Location
- 1875 rue Nicolas-Perrot Trois-Rivières, Quebec, G9A 1C5 Canada
- Coordinates: 46°21′36″N 72°32′53″W﻿ / ﻿46.359872°N 72.548003°W

Information
- School type: Public, High School
- School board: Central Quebec School Board
- Principal: Jonathan Percival
- Grades: Grade 7-11
- Enrollment: 200 (approx)
- Language: English, French
- Campus: Urban
- Colours: Red, Black, Gold
- Team name: Phoenix
- Website: www.cqsb.qc.ca

= Three Rivers Academy =

The Three Rivers Academy is an English-language high school in Trois-Rivières, Quebec, Canada. It was created from the amalgamation of St. Patrick's High School and Three Rivers High School.

Three Rivers Academy is now where St.

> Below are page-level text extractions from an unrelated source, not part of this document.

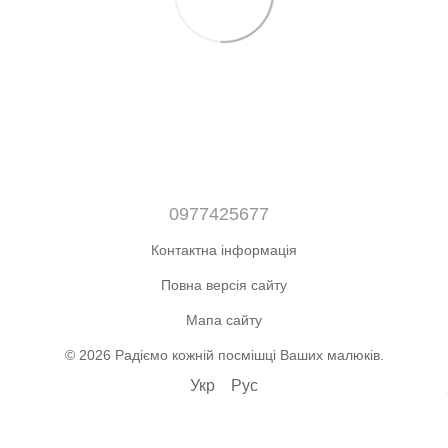
0977425677
Контактна інформація
Повна версія сайту
Мапа сайту
© 2026 Радіємо кожній посмішці Ваших малюків.
Укр
Рус
Інтернет-магазин створений з Хорошоп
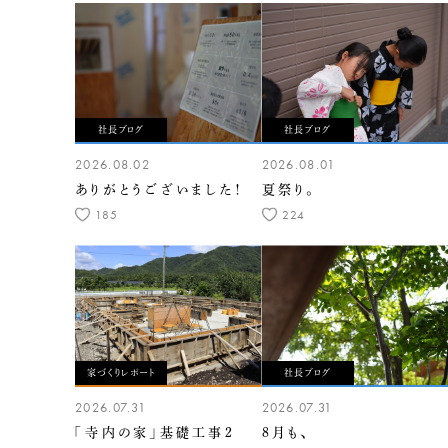
社長ブログ
社長ブログ
2026.08.02
2026.08.01
ありがとうございました！
夏祭り。
185
224
家づくりレポート
社長ブログ
2026.07.31
2026.07.31
「寺内の家」基礎工事2
8月も、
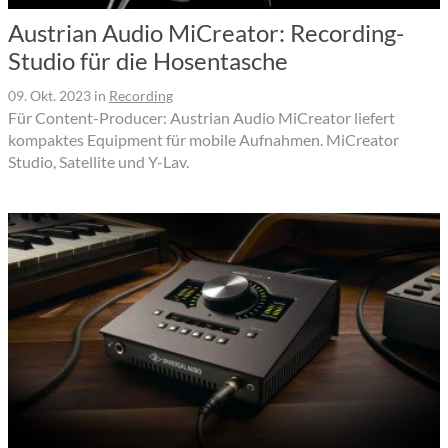
Austrian Audio MiCreator: Recording-
Studio für die Hosentasche
09. Okt. 2023
in
Recording
Für Content-Producer: Austrian Audio MiCreator liefert
kompaktes Equipment für mobile Aufnahmen. MiCreator
Studio, Satellite und Y-Lav.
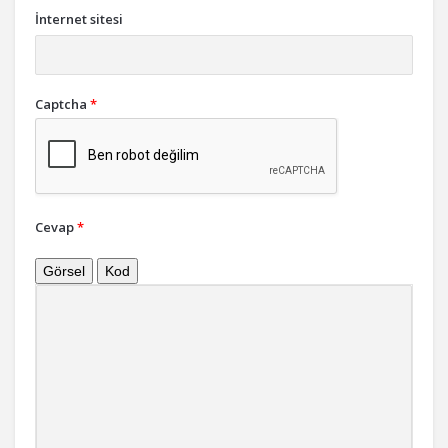
İnternet sitesi
Captcha
*
Cevap
*
Görsel
Kod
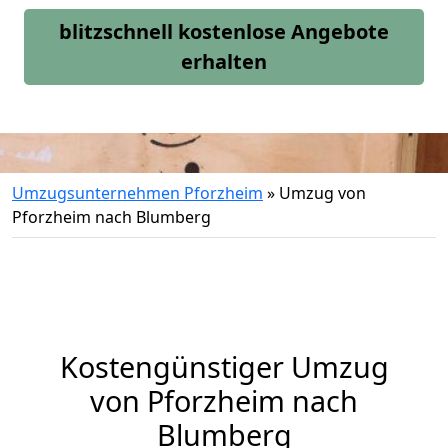
blitzschnell kostenlose Angebote
erhalten
Umzugsunternehmen Pforzheim
»
Umzug von
Pforzheim nach Blumberg
Kostengünstiger Umzug
von Pforzheim nach
Blumberg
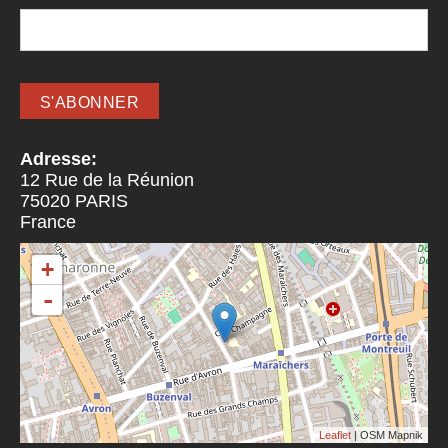
Adresse:
12 Rue de la Réunion
75020
PARIS
France
+
-
Leaflet
| OSM Mapnik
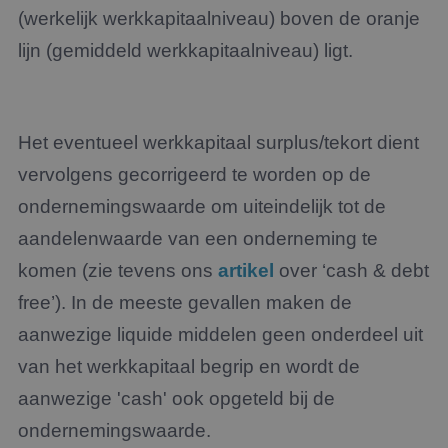
(werkelijk werkkapitaalniveau) boven de oranje
lijn (gemiddeld werkkapitaalniveau) ligt.
Het eventueel werkkapitaal surplus/tekort dient
vervolgens gecorrigeerd te worden op de
ondernemingswaarde om uiteindelijk tot de
aandelenwaarde van een onderneming te
komen (zie tevens ons
artikel
over ‘cash & debt
free’). In de meeste gevallen maken de
aanwezige liquide middelen geen onderdeel uit
van het werkkapitaal begrip en wordt de
aanwezige 'cash' ook opgeteld bij de
ondernemingswaarde.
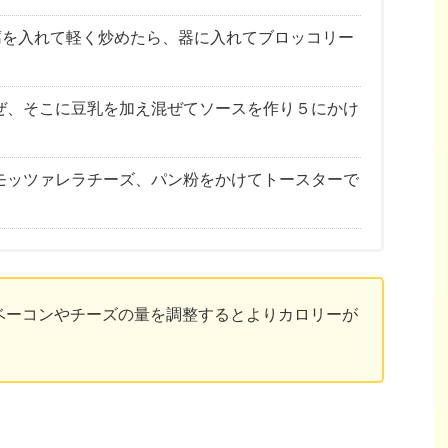
豆腐を入れて軽く炒めたら、器に入れてブロッコリー
ぜ、そこに豆乳を加え混ぜてソースを作り５にかけ
モッツァレラチーズ、パン粉をかけてトースターで
ベーコンやチーズの量を調整するとよりカロリーが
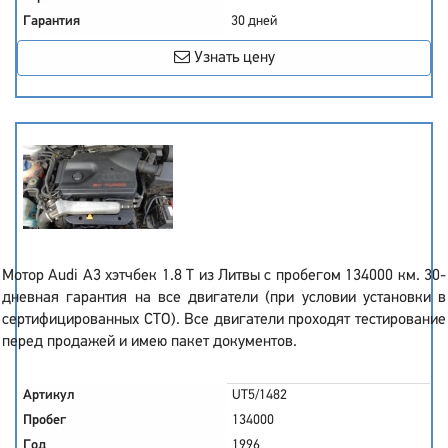
Гарантия
30 дней
Узнать цену
Мотор Audi A3 хэтчбек 1.8 T из Литвы с пробегом 134000 км. 30-
дневная гарантия на все двигатели (при условии установки в
сертифицированных СТО). Все двигатели проходят тестирование
перед продажей и имею пакет документов.
Артикул
UT5/1482
Пробег
134000
Год
1996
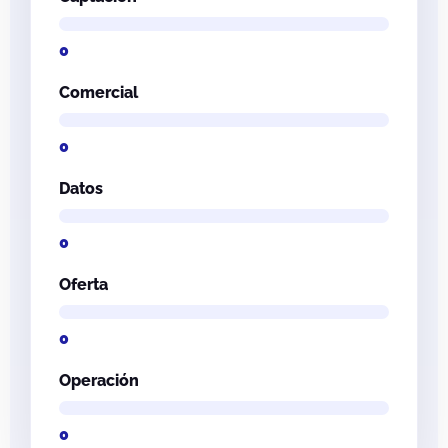
0
Comercial
0
Datos
0
Oferta
0
Operación
0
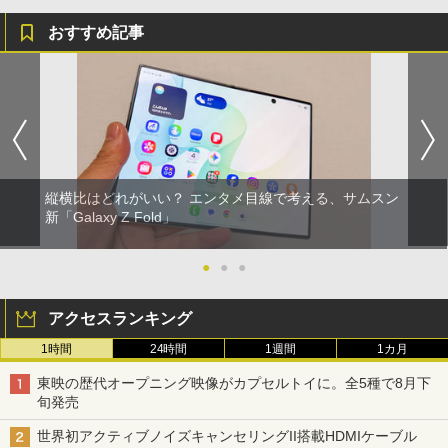
おすすめ記事
縦横比はどれがいい？ エンタメ目線で考える、サムスン
新「Galaxy Z Fold」
●
●
●
アクセスランキング
1時間
24時間
1週間
1カ月
東映の歴代オープニング映像がカプセルトイに。全5種で8月下
旬発売
世界初アクティブノイズキャンセリングII搭載HDMIケーブル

Patrick's High School used to be, and Mauricie English Elementary School is where Three Rivers High School was.

==Sports and traditions==
Three Rivers Academy has athletic teams in basketball, flag football, ultimate frisbee, volleyball, badminton, and floorball.

Annual events include a spring festival and MC/MR festivities.

==Curriculum==
Three Rivers Academy offers an English Secondary program in line with the Québec Educational Program with emphasis on computers, mathematics and the sciences. The school also offers as well a Sports Study Program.

Three Rivers Academy also provides the choice to pick between French Second Language or French Mother Tongue courses.

==Support Services==
TRA has support services which include special education technicians, career advisors, homework assistance, psycho-educator, psychologist, and a nurse.

More recently, TRA started a 'Homework club' for students who need help with academics.